Excerpted records =>
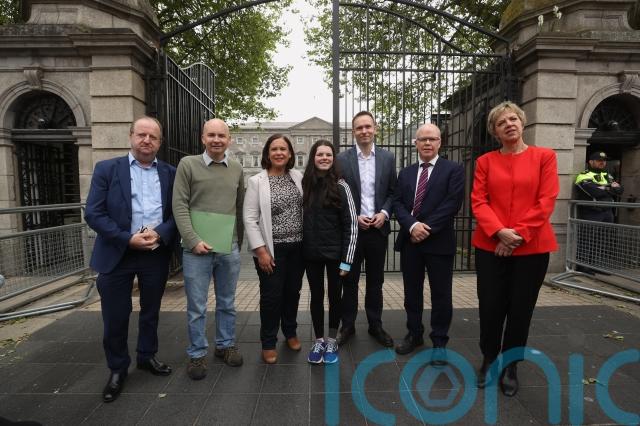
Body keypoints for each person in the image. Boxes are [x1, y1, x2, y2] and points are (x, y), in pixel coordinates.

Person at [85, 116, 177, 403]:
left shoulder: (171, 173)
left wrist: (160, 233)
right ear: (131, 136)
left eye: (153, 137)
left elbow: (178, 213)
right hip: (118, 252)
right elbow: (94, 213)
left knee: (151, 311)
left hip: (154, 253)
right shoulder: (107, 169)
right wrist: (127, 238)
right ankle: (117, 368)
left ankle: (146, 356)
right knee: (115, 315)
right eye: (141, 135)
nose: (146, 140)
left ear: (160, 142)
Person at [471, 101, 559, 397]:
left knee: (521, 310)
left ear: (522, 123)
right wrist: (499, 232)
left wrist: (516, 235)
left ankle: (511, 365)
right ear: (495, 132)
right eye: (501, 122)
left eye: (513, 119)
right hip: (490, 245)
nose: (508, 124)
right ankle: (489, 358)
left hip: (531, 247)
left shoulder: (544, 157)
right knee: (490, 307)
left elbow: (546, 200)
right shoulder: (485, 162)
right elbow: (479, 201)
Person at [172, 118, 245, 380]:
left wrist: (237, 242)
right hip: (195, 250)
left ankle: (225, 345)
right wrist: (193, 240)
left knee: (227, 302)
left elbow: (239, 206)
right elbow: (179, 205)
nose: (216, 140)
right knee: (197, 306)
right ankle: (197, 353)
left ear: (229, 140)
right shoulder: (188, 164)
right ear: (203, 138)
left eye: (221, 136)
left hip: (228, 247)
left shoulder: (236, 168)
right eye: (211, 135)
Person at [392, 124, 464, 364]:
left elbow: (452, 203)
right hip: (411, 242)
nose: (427, 143)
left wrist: (426, 228)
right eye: (422, 139)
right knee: (411, 293)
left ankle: (440, 342)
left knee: (441, 295)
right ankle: (414, 334)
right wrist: (412, 226)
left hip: (439, 242)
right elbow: (398, 203)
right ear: (415, 143)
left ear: (439, 142)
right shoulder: (406, 173)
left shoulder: (453, 170)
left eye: (432, 139)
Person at [336, 111, 397, 348]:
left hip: (378, 231)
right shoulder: (342, 159)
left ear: (375, 128)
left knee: (375, 281)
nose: (364, 131)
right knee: (348, 280)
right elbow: (337, 194)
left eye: (368, 126)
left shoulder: (387, 158)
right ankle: (347, 326)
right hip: (352, 233)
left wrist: (384, 213)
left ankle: (375, 325)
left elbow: (392, 192)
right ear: (353, 131)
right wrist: (354, 216)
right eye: (359, 128)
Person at [243, 134, 304, 364]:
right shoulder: (256, 181)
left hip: (298, 248)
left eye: (283, 149)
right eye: (274, 149)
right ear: (268, 154)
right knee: (271, 296)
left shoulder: (297, 177)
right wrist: (261, 251)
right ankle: (268, 342)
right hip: (271, 250)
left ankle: (290, 332)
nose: (279, 153)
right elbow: (249, 219)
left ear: (290, 154)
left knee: (293, 292)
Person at [302, 140, 358, 364]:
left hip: (336, 256)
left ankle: (332, 340)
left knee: (335, 297)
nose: (324, 158)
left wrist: (347, 261)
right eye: (320, 154)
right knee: (316, 297)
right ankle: (319, 340)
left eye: (328, 155)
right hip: (311, 254)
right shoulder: (305, 184)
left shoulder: (342, 186)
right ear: (313, 158)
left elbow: (351, 225)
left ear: (333, 159)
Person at [575, 151, 623, 222]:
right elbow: (595, 192)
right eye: (599, 160)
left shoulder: (607, 175)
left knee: (608, 230)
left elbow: (620, 190)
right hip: (592, 213)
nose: (602, 162)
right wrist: (611, 188)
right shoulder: (584, 175)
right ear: (591, 162)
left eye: (604, 160)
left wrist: (604, 188)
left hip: (608, 212)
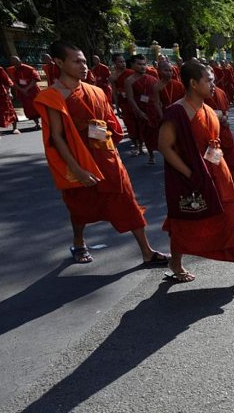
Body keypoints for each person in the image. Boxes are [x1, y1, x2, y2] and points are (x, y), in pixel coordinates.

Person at [33, 41, 168, 266]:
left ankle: (147, 251)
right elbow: (56, 137)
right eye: (76, 61)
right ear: (58, 62)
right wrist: (77, 170)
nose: (83, 66)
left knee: (128, 202)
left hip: (107, 157)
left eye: (84, 61)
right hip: (77, 161)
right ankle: (79, 243)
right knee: (80, 209)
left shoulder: (95, 91)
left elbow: (110, 125)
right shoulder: (52, 96)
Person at [156, 61, 234, 282]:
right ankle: (175, 262)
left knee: (233, 217)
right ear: (194, 83)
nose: (214, 85)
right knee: (186, 222)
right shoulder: (177, 112)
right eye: (209, 80)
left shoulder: (208, 110)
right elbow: (164, 146)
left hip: (218, 175)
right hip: (193, 178)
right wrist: (189, 173)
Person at [204, 81, 234, 191]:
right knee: (214, 159)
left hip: (224, 130)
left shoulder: (220, 92)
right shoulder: (201, 94)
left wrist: (224, 117)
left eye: (211, 80)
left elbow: (226, 109)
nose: (211, 84)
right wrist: (219, 116)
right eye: (207, 80)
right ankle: (216, 185)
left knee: (230, 156)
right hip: (210, 132)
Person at [124, 54, 162, 163]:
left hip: (154, 109)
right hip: (141, 111)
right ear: (132, 65)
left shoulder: (153, 79)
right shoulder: (129, 81)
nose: (142, 67)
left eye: (144, 64)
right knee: (146, 134)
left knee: (159, 133)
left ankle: (165, 153)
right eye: (139, 64)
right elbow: (130, 98)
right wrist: (139, 112)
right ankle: (151, 155)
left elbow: (158, 97)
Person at [8, 56, 41, 130]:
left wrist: (26, 89)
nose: (15, 63)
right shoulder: (11, 70)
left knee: (38, 106)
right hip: (22, 92)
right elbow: (12, 81)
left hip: (33, 91)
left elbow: (35, 79)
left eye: (16, 61)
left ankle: (45, 123)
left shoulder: (29, 68)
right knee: (29, 108)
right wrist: (22, 90)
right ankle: (37, 123)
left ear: (20, 61)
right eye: (13, 62)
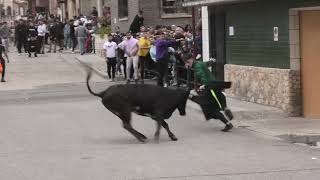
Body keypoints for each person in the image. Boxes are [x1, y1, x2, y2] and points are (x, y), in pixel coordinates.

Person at [183, 54, 234, 132]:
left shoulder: (197, 67)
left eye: (187, 63)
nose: (186, 65)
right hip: (214, 84)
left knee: (211, 109)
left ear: (189, 61)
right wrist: (211, 61)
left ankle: (227, 123)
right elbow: (206, 64)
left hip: (209, 86)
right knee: (218, 98)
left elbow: (203, 76)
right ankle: (225, 109)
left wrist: (204, 85)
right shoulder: (199, 63)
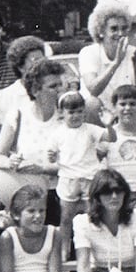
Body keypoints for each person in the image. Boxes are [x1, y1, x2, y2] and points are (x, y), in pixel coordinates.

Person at [0, 59, 65, 221]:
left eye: (60, 85)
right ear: (35, 90)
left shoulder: (67, 118)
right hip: (21, 196)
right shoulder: (17, 115)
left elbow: (75, 164)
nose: (59, 90)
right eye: (53, 86)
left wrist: (42, 168)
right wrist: (10, 163)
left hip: (57, 196)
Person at [50, 91, 110, 247]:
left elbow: (112, 138)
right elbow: (52, 155)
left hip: (89, 178)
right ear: (62, 113)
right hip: (68, 179)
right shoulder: (57, 133)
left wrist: (108, 124)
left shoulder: (90, 129)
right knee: (66, 217)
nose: (76, 116)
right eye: (71, 112)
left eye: (79, 112)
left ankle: (92, 249)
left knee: (91, 216)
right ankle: (64, 250)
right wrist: (51, 156)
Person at [79, 0, 136, 124]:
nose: (120, 33)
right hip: (99, 113)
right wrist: (116, 62)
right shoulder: (88, 52)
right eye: (114, 29)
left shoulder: (135, 52)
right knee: (91, 102)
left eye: (124, 28)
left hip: (126, 110)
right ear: (101, 31)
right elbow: (93, 90)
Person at [0, 36, 53, 124]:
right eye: (35, 61)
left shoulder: (53, 88)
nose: (41, 65)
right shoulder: (5, 96)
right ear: (20, 66)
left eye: (43, 60)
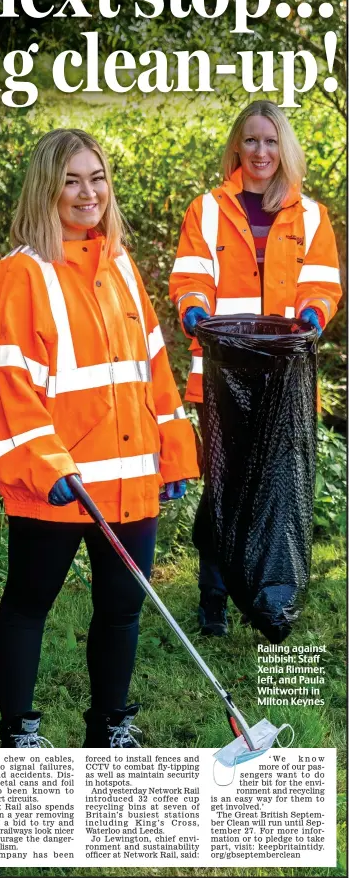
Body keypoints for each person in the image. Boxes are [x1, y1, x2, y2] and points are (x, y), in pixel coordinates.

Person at [0, 129, 200, 748]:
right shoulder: (19, 274)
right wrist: (48, 466)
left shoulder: (122, 265)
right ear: (47, 189)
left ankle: (110, 727)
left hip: (130, 476)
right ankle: (19, 731)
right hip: (56, 481)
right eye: (71, 180)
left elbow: (153, 366)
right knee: (29, 605)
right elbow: (7, 383)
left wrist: (175, 448)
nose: (87, 193)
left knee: (122, 610)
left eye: (96, 178)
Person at [169, 100, 341, 638]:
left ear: (284, 148)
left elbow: (322, 285)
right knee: (225, 488)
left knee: (275, 491)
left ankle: (266, 596)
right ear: (236, 148)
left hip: (284, 381)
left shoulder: (310, 216)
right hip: (223, 378)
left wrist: (314, 316)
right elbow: (190, 277)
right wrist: (194, 311)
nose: (260, 151)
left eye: (270, 141)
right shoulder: (208, 210)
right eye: (250, 140)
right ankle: (215, 598)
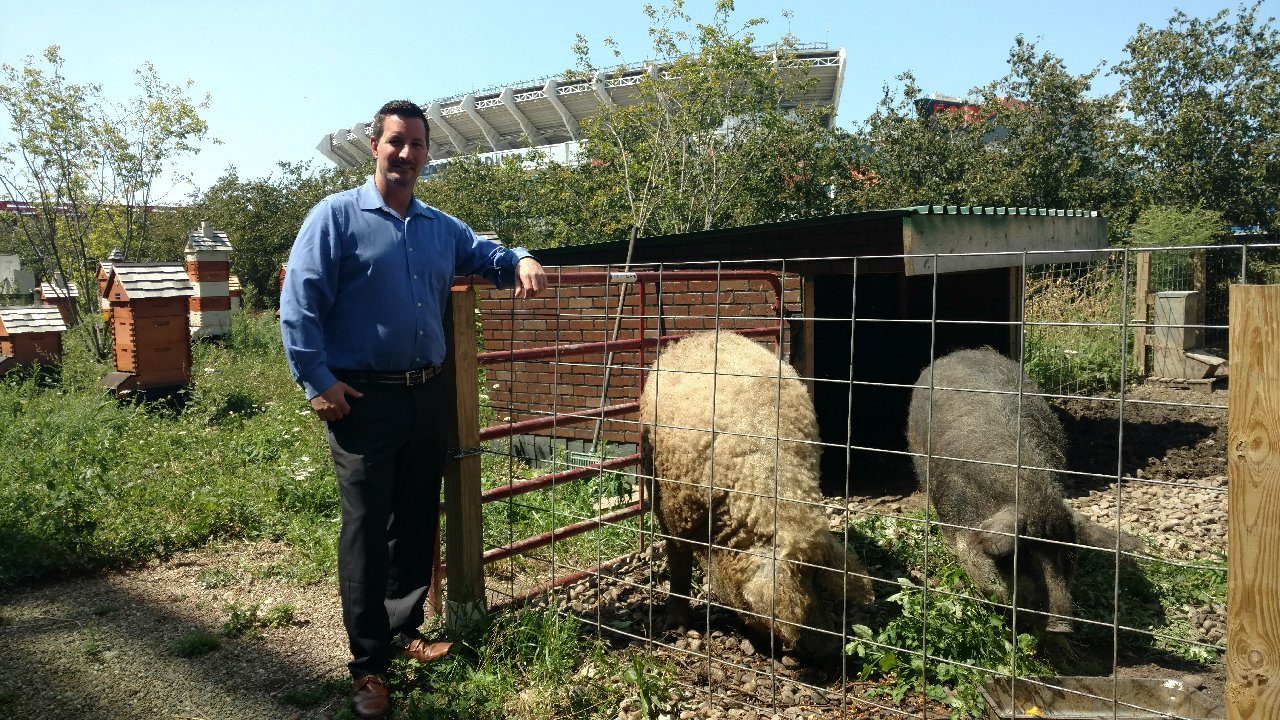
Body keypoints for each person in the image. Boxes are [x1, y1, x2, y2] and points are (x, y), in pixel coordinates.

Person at [280, 99, 546, 719]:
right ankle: (368, 666)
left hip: (428, 392)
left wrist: (521, 259)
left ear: (428, 152)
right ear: (375, 146)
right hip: (362, 399)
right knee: (367, 528)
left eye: (417, 144)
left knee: (417, 515)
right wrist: (317, 381)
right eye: (396, 142)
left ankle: (404, 630)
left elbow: (485, 253)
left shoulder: (439, 228)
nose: (406, 153)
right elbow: (299, 306)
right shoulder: (335, 219)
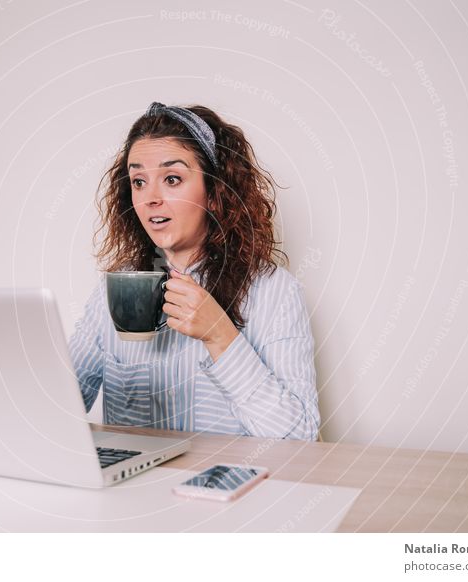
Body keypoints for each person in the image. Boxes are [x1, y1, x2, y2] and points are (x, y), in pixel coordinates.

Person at [68, 101, 319, 440]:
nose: (150, 198)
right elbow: (59, 407)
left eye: (172, 179)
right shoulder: (116, 288)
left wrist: (221, 335)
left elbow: (300, 439)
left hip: (228, 487)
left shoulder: (274, 291)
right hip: (135, 490)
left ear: (215, 194)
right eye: (139, 181)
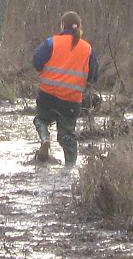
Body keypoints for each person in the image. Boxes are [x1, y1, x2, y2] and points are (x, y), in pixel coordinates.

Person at [32, 11, 98, 167]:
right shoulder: (87, 49)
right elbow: (93, 76)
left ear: (62, 25)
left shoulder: (51, 42)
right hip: (71, 100)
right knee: (67, 136)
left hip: (48, 96)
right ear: (80, 27)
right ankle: (69, 170)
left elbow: (36, 62)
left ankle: (45, 139)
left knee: (40, 120)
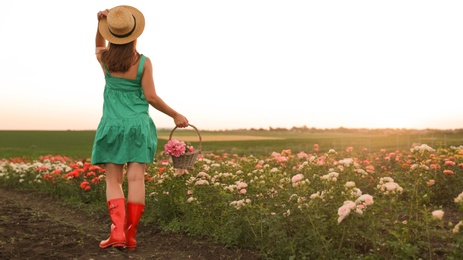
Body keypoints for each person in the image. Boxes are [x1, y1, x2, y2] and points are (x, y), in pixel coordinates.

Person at [92, 5, 189, 250]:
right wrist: (175, 114)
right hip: (138, 126)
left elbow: (98, 46)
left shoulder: (105, 59)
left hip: (112, 126)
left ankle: (117, 234)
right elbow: (152, 97)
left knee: (113, 181)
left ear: (112, 35)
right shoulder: (144, 62)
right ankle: (131, 235)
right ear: (135, 35)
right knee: (136, 180)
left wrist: (99, 24)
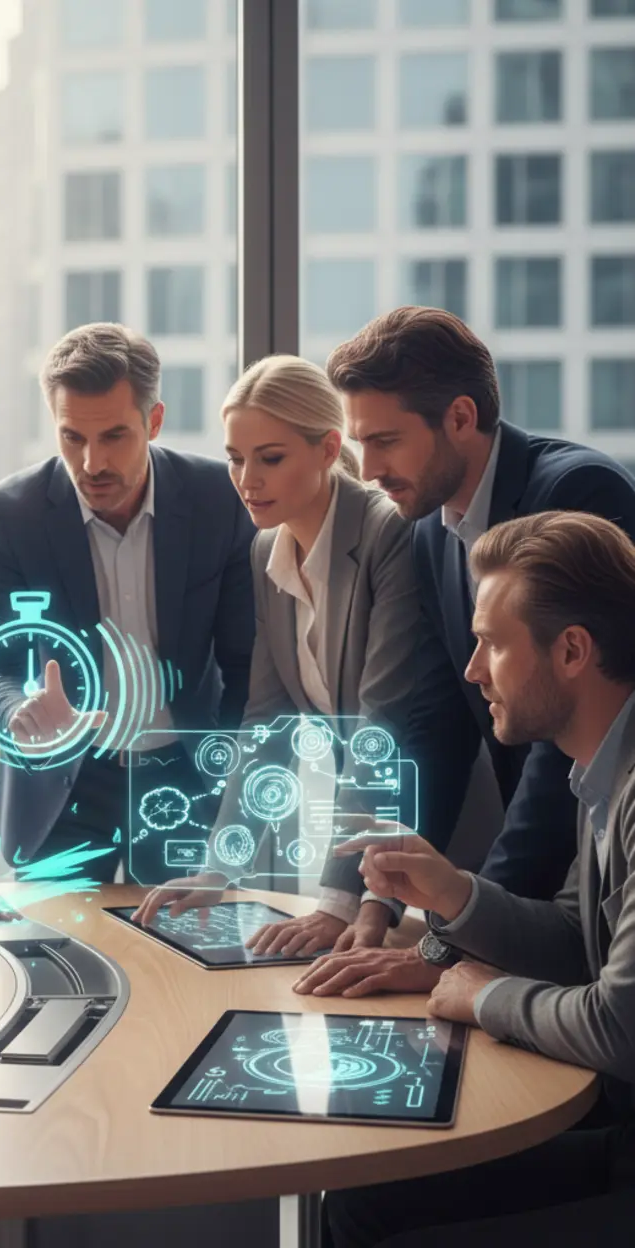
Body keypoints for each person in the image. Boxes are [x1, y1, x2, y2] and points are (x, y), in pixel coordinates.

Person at [295, 305, 635, 1000]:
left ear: (458, 417)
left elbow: (569, 732)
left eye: (385, 441)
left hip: (595, 864)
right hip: (548, 898)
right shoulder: (426, 529)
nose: (368, 469)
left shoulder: (574, 492)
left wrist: (444, 950)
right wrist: (372, 896)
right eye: (359, 442)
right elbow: (431, 727)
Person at [323, 511, 635, 1248]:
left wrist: (483, 995)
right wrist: (454, 894)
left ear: (571, 651)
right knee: (359, 1199)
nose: (471, 669)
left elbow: (620, 1026)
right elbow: (571, 940)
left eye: (492, 642)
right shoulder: (598, 772)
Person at [133, 356, 422, 953]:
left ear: (326, 449)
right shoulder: (267, 550)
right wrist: (221, 870)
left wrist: (338, 903)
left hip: (430, 822)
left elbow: (382, 724)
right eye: (236, 458)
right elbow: (266, 724)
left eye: (270, 458)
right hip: (372, 847)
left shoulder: (383, 532)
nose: (246, 479)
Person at [0, 322, 255, 881]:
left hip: (185, 774)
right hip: (62, 786)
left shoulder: (219, 499)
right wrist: (20, 714)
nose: (92, 463)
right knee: (59, 961)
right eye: (72, 437)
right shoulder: (10, 515)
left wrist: (223, 779)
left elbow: (245, 666)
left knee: (185, 958)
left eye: (114, 437)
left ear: (154, 421)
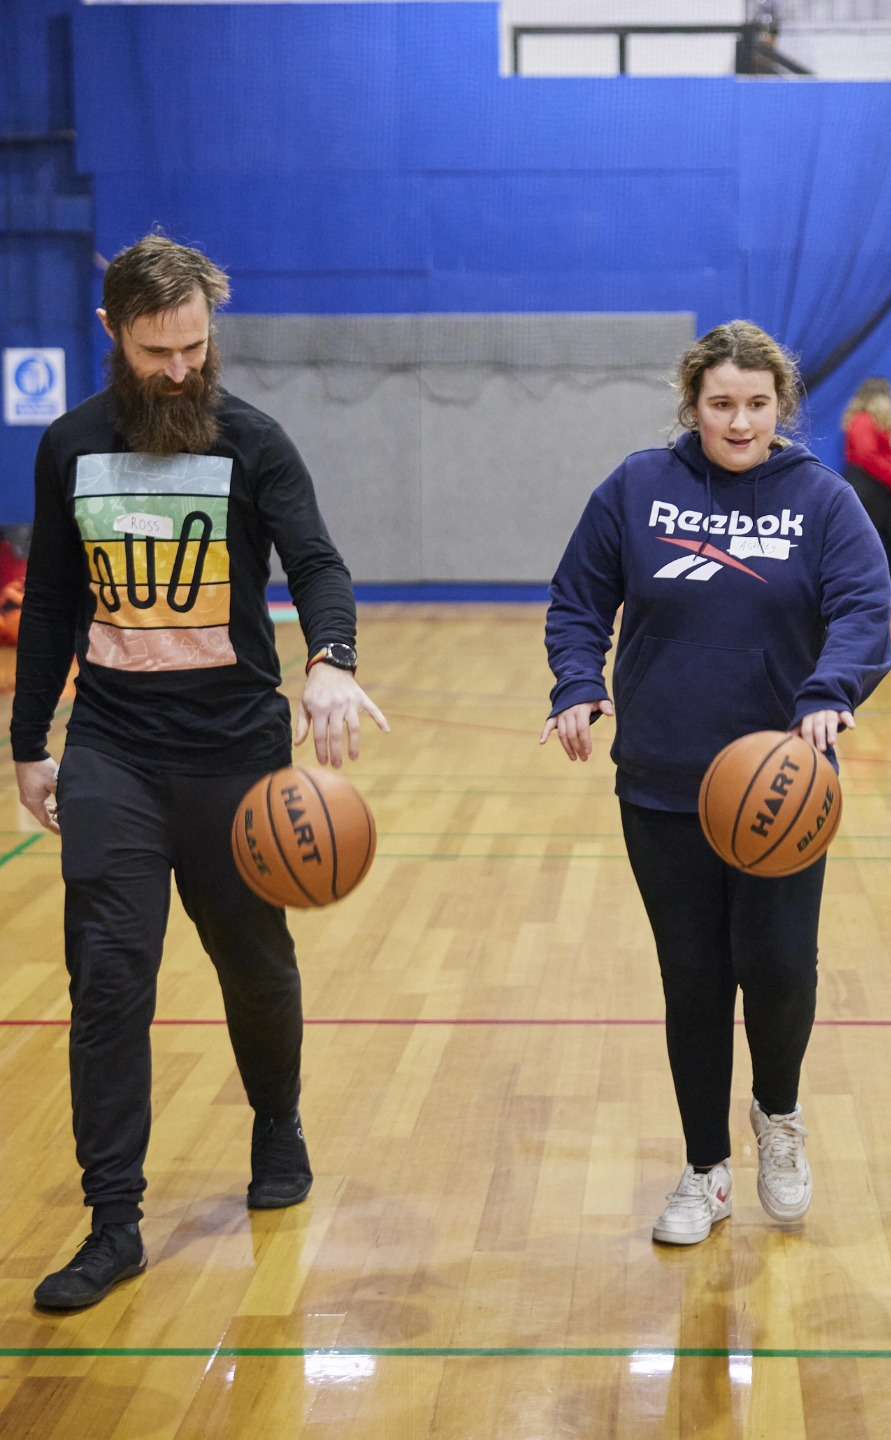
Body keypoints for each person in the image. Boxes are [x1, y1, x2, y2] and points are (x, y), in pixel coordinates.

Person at [11, 234, 389, 1310]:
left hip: (231, 754)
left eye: (194, 346)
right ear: (111, 336)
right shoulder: (71, 449)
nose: (180, 368)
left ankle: (278, 1122)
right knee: (109, 978)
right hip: (115, 751)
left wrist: (330, 662)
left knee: (252, 962)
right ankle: (114, 1222)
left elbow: (317, 563)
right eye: (156, 350)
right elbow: (48, 603)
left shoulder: (253, 445)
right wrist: (29, 743)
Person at [542, 320, 891, 1245]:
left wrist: (829, 693)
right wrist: (578, 683)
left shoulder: (821, 500)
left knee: (778, 970)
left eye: (757, 404)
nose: (739, 423)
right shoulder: (637, 487)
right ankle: (705, 1172)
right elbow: (579, 598)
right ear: (691, 405)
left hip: (784, 787)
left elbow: (865, 610)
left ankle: (777, 1118)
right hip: (663, 783)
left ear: (783, 407)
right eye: (721, 405)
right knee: (693, 981)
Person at [843, 378, 891, 604]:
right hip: (868, 486)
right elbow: (866, 455)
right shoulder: (863, 421)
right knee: (865, 539)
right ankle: (860, 588)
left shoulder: (884, 425)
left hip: (884, 488)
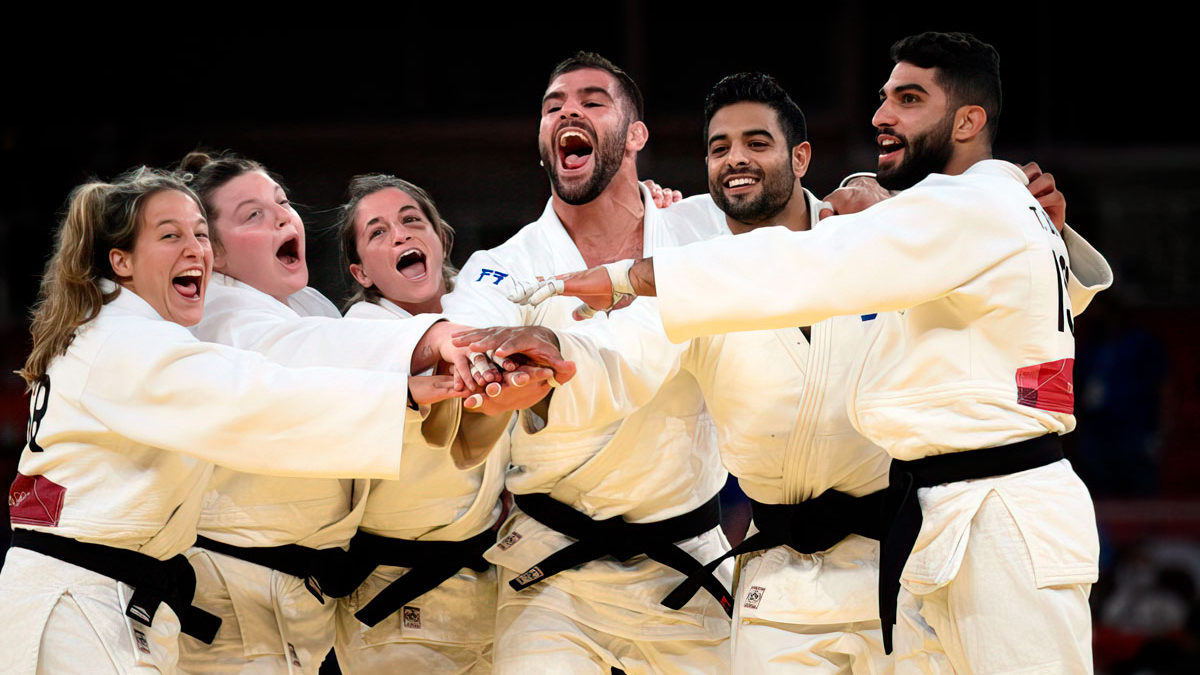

Requirement => Using the entries above, extract exactly the span from the line with "left shoulder: (821, 500)" to the line with "right ankle: (860, 588)", both lines included; leave out everything else.

Solution =>
left shoulder: (821, 500)
left knee: (778, 970)
left eye: (757, 404)
nose: (739, 423)
right shoulder: (637, 487)
right ankle: (705, 1172)
right elbow: (579, 598)
right ear: (691, 405)
left hip: (784, 787)
left elbow: (865, 610)
left ankle: (777, 1118)
right hip: (663, 783)
left ear: (783, 407)
right eye: (721, 405)
right knee: (693, 981)
Person at [843, 378, 891, 604]:
right hip: (868, 486)
right elbow: (866, 455)
right shoulder: (863, 421)
right knee: (865, 539)
right ankle: (860, 588)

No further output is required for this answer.